Il conte Emanuele pensava con viva emozione ai suoi antichi padri, che dopo un lungo e travaglioso ramingare, erano venuti forse in quella stessa guisa, così poveri e cenciosi, a posarsi sul terreno concesso poi alla loro progenie.
Poco prima del tramonto il conte venne in persona a trovar Dan al Ronco di San Nazario.
Cihari l’introdusse.
L’accampamento era il doppio più grande di quello di Nick: lo formavano nove tende, quattro per banda ed una in fondo, rimpetto all’ingresso, raccolte in un cerchio elittico, aperte dalla parte interna, occupate quasi interamente dai carri, che servivano di letto pei bambini, di canterano e di guardaroba, pieni zeppi di ciarpe, di barattoli, di cose senza nome e senza colore, alla rifusa, a mucchi informi, donde spuntavano braccia nude e gambe calzate di lunghi stivali. Le donne, sedute, agucchiavano silenziose, e un brulichio di bambini seminudi ingombravano lo spazio nel mezzo.
Il balubassa, geloso della propria dignità, non si mosse punto all’arrivo del conte; l’aspettò seduto colle gambe incrociate innanzi alla sua tenda in fondo, la più alta, la più grande di tutte, — sul confine del doppio suo regno di padre e di capo.
Aveva l’aspetto d’un uomo molto innanzi negli anni, ma non decrepito: il suo volto pingue, un po’ floscio, rivelava una grande robustezza e serbava le traccie di una primitiva arditezza; due lunghi baffi bianchi gli scendevano giù sul petto. L’abito degli slavi danubiani mezzo greco, mezzo ungherese, il portamento maestoso, gli davano un’aria di re orientale. Fumava in una lunga pipa. Sdraiato alla sua destra un giovinetto macilento, smunto, guardava il conte con occhio cupo, malinconico; era il povero Suceawa, l’ultimo dei figli di Dan, moribondo superstite di una numerosa schiera di fratelli.
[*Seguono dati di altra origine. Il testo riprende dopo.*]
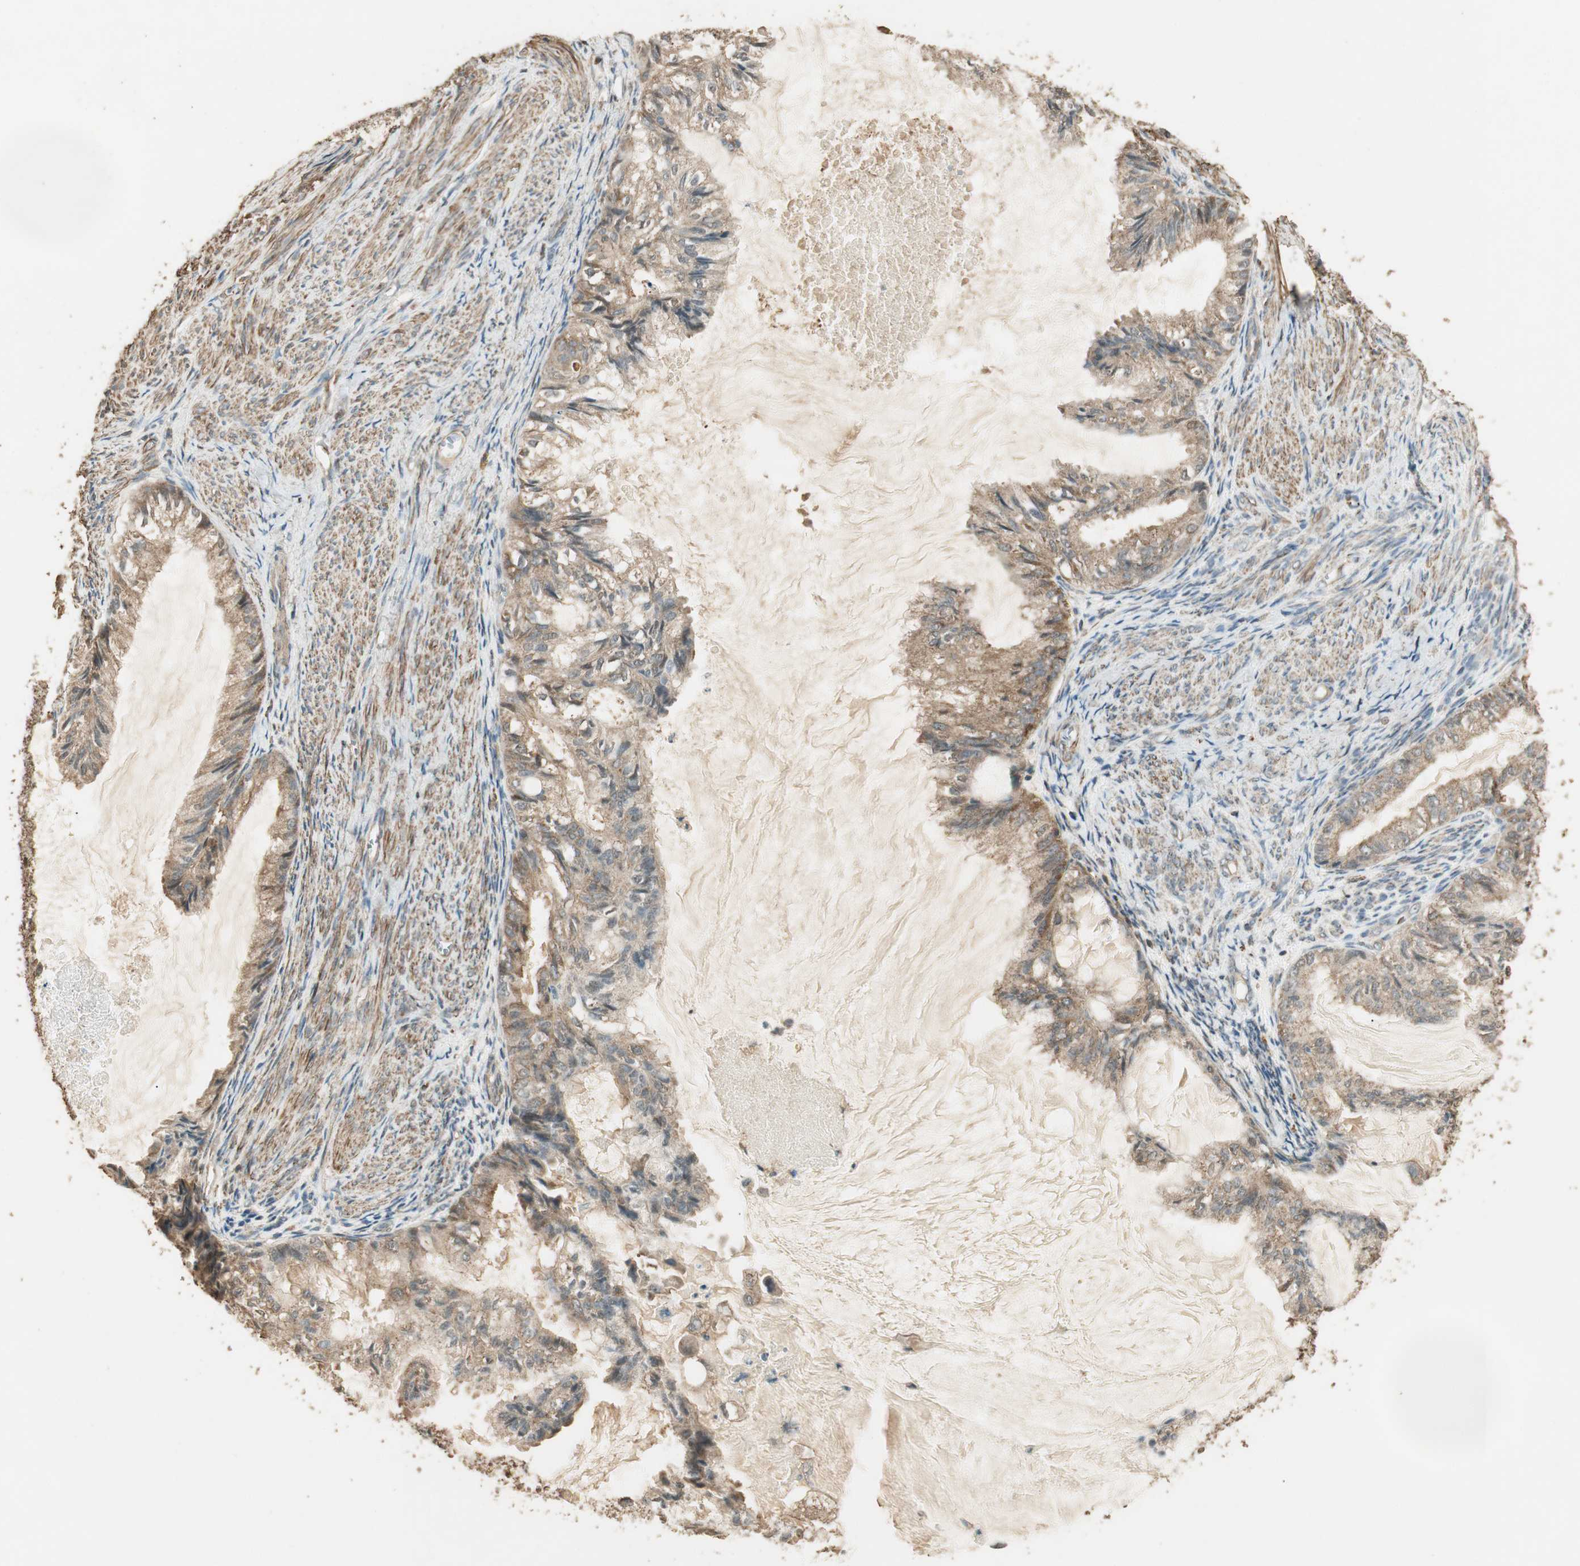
{"staining": {"intensity": "moderate", "quantity": ">75%", "location": "cytoplasmic/membranous"}, "tissue": "cervical cancer", "cell_type": "Tumor cells", "image_type": "cancer", "snomed": [{"axis": "morphology", "description": "Normal tissue, NOS"}, {"axis": "morphology", "description": "Adenocarcinoma, NOS"}, {"axis": "topography", "description": "Cervix"}, {"axis": "topography", "description": "Endometrium"}], "caption": "High-magnification brightfield microscopy of adenocarcinoma (cervical) stained with DAB (brown) and counterstained with hematoxylin (blue). tumor cells exhibit moderate cytoplasmic/membranous expression is present in approximately>75% of cells.", "gene": "USP2", "patient": {"sex": "female", "age": 86}}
Dan parlò a Cihari sommessamente; — egli comprendeva perfettamente la lingua del paese, ma, per decoro, si serviva d’interprete.
Cihari disse al conte porgendogli un piccolo sgabello:
— Dan, figlio di Michel, nostro capo, fa augurio, o derai, che i vostri cavalli abbiano lunga vita, e vi prega di sedere e dirgli l’animo vostro.
Il conte rispose:
— Voi Cihari sapete ciò ch’io voglio; ditelo a Dan e riferitemi le sue intenzioni.
Dan gli fe’ dire da Cihari che la cosa non era regolare: ma che avrebbe acconsentito a patto che egli facesse alla tribù i doni che si convenivano alla stirpe della fanciulla.
Suceawa si contorse gemendo, e saettò al conte un’occhiata di odio ineffabile.
Cihari enumerò poi le pretese del balubassa.
Intanto il vecchio lisciava i suoi lunghi baffi bianchi e scrutava, coll’avidità di un mercante, il volto del conte.
Questi accettò le condizioni senza discuterle, avrebbe pagato in danaro la dote di Luscià, regalato un cavallo al balubassa e un abito nuovo a tutti i suoi capi squadra.
Dan fe’ recare una tazza colma di acqua, fe’ bere il conte, v’intinse egli le labbra, poi la infranse. — Così la strana alleanza fu suggellata; — e servirono d’augurio i sordi gemiti di Suceawa.